GIVEN TEXT:
┄┄┄┄┄┄┄┄┄┄┄┄┄┄┄┄┄┄┄┄
4.1.3 Supporting emotional responses and patient engagement
A testing result that indicates an assumed lack of response to antidepressants may lead to despair, especially in patients who have previously been unsuccessfully treated. Clinicians need to prepare patients for this possibility and present such results constructively as an opportunity to switch to an alternative, potentially better fitting treatment, rather than as a hopeless prognosis. Emotional support before and after the use of a multimodal algorithm is crucial to minimise stress and encourage willingness to continue treatment. Offering additional interim treatments and managing expectations could also help to reduce the stress associated with delays in receiving results. In addition to the stress of long waiting times and the emotional distress of unfavourable results, several patients commented on the potential influence of expectations on treatment outcomes, reflecting awareness of placebo effects. To our knowledge, such concerns have not been previously reported from a patient perspective in the existing literature, highlighting an important area for further inquiry into how expectations shape outcomes in psychiatric care. According to Haga et al. (30), the importance patients place on genetic information, their understanding of risk and how they feel about the disease and treatment can have an effect on placebo or nocebo effects. If patients strongly believe in the credibility of a predictive multimodal algorithm, as nearly all of our participants did, they may feel hopeful or discouraged depending on the results. To manage expectations and avoid nocebo effects, communication should be tailored to patients’ needs and level of understanding (33). This might be achieved by avoiding overly deterministic language, breaking down complex genetic concepts and considering the emotional impact of the results as well as by emphasising the positive aspects related with finding the individually best fitting treatment.
┄┄┄┄┄┄┄┄┄┄┄┄┄┄┄┄┄┄┄┄
EXERCISE SET:
- a) Answer these questions about the section on emotional responses and patient engagement:
(i) Which patients does the section say are especially likely to despair at a result indicating lack of response to antidepressants?
(ii) Along with managing expectations, what could help reduce the stress of delays in receiving results?
(iii) How many of the participants strongly believed in the credibility of a predictive multimodal algorithm?
- b) How might the section on emotional responses and patient engagement go on after its final sentence? Write that continuation.

Collected data entries:
┄┄┄┄┄┄┄┄┄┄┄┄┄┄┄┄┄┄┄┄
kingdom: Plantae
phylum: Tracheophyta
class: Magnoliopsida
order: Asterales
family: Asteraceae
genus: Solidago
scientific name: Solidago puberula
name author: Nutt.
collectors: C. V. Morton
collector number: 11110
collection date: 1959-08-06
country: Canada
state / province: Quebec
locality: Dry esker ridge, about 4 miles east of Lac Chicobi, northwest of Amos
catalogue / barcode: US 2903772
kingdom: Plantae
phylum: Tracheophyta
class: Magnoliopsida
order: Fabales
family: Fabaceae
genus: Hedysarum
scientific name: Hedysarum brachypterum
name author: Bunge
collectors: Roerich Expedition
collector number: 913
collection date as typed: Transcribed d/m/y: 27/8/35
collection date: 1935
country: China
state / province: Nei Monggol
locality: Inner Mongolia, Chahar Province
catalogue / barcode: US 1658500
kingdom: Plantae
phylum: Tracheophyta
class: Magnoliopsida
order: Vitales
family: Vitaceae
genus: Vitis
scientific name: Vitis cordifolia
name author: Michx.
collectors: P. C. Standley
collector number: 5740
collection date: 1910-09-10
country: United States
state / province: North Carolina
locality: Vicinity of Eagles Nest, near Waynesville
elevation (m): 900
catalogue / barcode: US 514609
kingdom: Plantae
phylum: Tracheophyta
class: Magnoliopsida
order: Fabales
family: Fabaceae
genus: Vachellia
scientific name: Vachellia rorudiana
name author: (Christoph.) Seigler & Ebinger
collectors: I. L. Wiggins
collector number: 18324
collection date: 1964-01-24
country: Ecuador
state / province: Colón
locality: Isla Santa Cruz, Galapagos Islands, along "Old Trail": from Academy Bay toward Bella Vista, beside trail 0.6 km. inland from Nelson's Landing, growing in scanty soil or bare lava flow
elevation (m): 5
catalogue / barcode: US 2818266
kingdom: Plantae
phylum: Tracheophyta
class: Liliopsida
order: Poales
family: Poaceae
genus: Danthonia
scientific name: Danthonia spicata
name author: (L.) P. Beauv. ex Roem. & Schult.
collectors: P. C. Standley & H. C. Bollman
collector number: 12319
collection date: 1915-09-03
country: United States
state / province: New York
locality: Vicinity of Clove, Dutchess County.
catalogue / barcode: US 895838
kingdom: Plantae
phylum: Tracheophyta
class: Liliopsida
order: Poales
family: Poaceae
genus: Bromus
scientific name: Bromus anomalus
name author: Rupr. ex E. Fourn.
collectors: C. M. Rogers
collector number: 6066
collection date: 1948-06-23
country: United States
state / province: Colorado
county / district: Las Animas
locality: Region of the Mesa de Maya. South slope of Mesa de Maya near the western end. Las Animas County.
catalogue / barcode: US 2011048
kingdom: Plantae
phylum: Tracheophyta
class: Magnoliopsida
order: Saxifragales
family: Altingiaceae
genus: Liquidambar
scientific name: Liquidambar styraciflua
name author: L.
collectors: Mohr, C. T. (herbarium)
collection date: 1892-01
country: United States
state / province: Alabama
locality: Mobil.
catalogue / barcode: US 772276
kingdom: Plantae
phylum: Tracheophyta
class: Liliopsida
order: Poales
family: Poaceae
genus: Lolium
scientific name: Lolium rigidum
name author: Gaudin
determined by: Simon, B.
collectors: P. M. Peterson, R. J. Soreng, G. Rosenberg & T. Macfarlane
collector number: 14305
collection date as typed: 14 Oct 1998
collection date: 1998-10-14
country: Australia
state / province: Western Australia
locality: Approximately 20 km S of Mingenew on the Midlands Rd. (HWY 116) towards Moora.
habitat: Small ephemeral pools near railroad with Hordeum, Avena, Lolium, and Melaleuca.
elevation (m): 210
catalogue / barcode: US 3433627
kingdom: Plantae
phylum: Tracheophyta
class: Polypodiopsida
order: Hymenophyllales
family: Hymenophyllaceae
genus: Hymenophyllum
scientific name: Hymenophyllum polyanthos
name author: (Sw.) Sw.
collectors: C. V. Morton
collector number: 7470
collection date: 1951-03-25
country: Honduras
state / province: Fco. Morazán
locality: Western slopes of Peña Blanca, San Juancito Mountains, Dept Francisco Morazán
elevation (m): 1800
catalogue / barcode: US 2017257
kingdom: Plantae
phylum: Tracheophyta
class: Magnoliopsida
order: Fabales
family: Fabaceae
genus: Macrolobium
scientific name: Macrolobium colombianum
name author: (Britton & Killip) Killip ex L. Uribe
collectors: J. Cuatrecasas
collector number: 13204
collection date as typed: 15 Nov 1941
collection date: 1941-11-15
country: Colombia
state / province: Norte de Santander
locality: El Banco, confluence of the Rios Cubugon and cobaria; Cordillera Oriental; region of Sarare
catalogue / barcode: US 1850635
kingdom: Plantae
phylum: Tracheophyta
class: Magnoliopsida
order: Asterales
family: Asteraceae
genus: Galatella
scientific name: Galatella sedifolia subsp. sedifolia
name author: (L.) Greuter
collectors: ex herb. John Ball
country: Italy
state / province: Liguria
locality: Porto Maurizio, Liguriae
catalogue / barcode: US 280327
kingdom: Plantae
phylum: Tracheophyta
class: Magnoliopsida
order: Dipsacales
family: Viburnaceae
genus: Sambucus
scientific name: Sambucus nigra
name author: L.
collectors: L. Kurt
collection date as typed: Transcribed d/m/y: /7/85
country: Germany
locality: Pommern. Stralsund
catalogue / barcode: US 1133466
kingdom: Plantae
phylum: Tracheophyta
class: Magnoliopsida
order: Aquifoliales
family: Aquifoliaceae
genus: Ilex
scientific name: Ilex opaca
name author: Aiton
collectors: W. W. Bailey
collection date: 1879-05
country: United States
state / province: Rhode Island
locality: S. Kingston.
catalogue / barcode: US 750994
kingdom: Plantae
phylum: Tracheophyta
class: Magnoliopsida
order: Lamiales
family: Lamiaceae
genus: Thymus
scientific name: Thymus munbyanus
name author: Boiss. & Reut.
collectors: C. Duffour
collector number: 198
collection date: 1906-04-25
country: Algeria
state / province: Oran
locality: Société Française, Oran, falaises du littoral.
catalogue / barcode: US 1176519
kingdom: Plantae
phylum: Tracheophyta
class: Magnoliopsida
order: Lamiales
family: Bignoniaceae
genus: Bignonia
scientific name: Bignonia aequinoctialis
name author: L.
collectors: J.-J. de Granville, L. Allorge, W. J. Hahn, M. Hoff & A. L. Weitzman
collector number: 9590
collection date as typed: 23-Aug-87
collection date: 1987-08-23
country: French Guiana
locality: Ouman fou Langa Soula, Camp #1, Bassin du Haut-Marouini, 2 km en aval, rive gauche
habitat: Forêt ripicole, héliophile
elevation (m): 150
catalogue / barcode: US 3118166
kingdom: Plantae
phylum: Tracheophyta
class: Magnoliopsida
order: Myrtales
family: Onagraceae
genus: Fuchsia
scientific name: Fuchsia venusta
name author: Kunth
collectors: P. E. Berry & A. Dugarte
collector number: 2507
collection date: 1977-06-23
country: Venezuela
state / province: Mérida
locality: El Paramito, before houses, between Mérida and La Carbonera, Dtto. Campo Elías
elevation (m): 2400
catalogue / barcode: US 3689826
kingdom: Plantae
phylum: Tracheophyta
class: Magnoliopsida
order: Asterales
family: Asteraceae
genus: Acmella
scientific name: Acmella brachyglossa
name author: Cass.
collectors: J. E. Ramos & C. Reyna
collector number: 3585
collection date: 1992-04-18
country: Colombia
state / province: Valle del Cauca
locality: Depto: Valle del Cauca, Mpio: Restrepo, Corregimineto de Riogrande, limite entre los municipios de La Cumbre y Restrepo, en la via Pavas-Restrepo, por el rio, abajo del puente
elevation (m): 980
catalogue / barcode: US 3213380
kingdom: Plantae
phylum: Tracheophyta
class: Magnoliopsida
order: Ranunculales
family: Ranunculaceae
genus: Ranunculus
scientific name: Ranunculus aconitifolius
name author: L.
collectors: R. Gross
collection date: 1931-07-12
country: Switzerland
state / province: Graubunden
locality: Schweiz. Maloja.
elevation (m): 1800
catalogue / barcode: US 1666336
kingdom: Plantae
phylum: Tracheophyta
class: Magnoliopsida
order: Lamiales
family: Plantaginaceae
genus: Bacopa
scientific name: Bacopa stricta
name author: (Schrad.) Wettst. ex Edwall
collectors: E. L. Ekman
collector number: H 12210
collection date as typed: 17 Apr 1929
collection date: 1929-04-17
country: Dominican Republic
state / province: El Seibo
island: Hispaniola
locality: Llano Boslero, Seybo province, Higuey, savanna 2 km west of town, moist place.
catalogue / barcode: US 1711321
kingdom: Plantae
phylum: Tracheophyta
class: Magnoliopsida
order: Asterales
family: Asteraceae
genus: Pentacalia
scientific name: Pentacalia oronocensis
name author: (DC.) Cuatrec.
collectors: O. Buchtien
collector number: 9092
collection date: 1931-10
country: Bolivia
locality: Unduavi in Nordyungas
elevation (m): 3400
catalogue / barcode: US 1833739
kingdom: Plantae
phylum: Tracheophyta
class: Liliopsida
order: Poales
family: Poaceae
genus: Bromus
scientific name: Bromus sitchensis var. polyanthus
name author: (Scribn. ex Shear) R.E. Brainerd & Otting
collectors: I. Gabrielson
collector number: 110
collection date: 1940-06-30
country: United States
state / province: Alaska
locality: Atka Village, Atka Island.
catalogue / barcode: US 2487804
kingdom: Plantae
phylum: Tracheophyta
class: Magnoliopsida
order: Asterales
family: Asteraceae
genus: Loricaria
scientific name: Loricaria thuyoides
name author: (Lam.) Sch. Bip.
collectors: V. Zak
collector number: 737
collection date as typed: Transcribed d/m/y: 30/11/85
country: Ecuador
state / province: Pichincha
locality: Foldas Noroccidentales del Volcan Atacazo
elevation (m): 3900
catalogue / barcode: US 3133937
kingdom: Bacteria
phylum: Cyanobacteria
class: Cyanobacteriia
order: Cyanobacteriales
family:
┄┄┄┄┄┄┄┄┄┄┄┄┄┄┄┄┄┄┄┄
TASK ANSWERS:
- a)
(i) Patients who have previously been unsuccessfully treated.
(ii) Offering additional interim treatments.
(iii) Nearly all of them.

- b)
These results encourage further neuroethical consideration of how biological explanations of mental illness impact patients’ sense of identity, capability, and responsibility, especially when these explanations are supported by genetic testing. The fact that some patients in our study were afraid that the outcomes of the algorithm would be more important than their personal experiences and social and emotional explanations shows how important it is to discuss not only what the multimodal algorithm can reveal, but also how patients interpret and integrate this information into their understanding of their mental health.
4.2 Policy and system-level considerations
In line with the overwhelming evidence from previous studies on genetic an pharmacogenetic testing in psychiatry, affordability emerged as a key barrier (8, 9, 13, 21, 25, 34, 35). Many participants indicated that they would only consider the use of a multimodal algorithm if it was covered by health insurance. Full or partial reimbursement models, possibly including co-payments or financial assistance, should be explored to promote equity. In contrast to the findings of several previous studies, concerns about data protection were rarely raised by our focus group participants (14, 17, 35). However, further probing by the interviewers revealed that this was not due to a lack of importance. Rather, it was due to the fact that high data protection standards and data compliance were taken for granted in the European countries involved. Detailed consent procedures must clarify how personal genetic data will be stored, shared and protected, especially in an international context. Policymakers must also ensure that algorithm outcomes do not restrict access to health care or justify discriminatory practices.
The results also show that the factors influencing patients’ decisions about a multimodal algorithm – such as psychological stress, beliefs, treatment history and expectations – do not act in isolation but are rather dynamically intertwined. The importance of these factors may also shift during the reflection process, as new information, supportive conversations or emotional relief may cause patients to reconsider their initial concerns or reassess the significance of the use of the algorithm. This highlights the importance of personalised counselling that considers both the need for information and the emotional and existential aspects of decision-making.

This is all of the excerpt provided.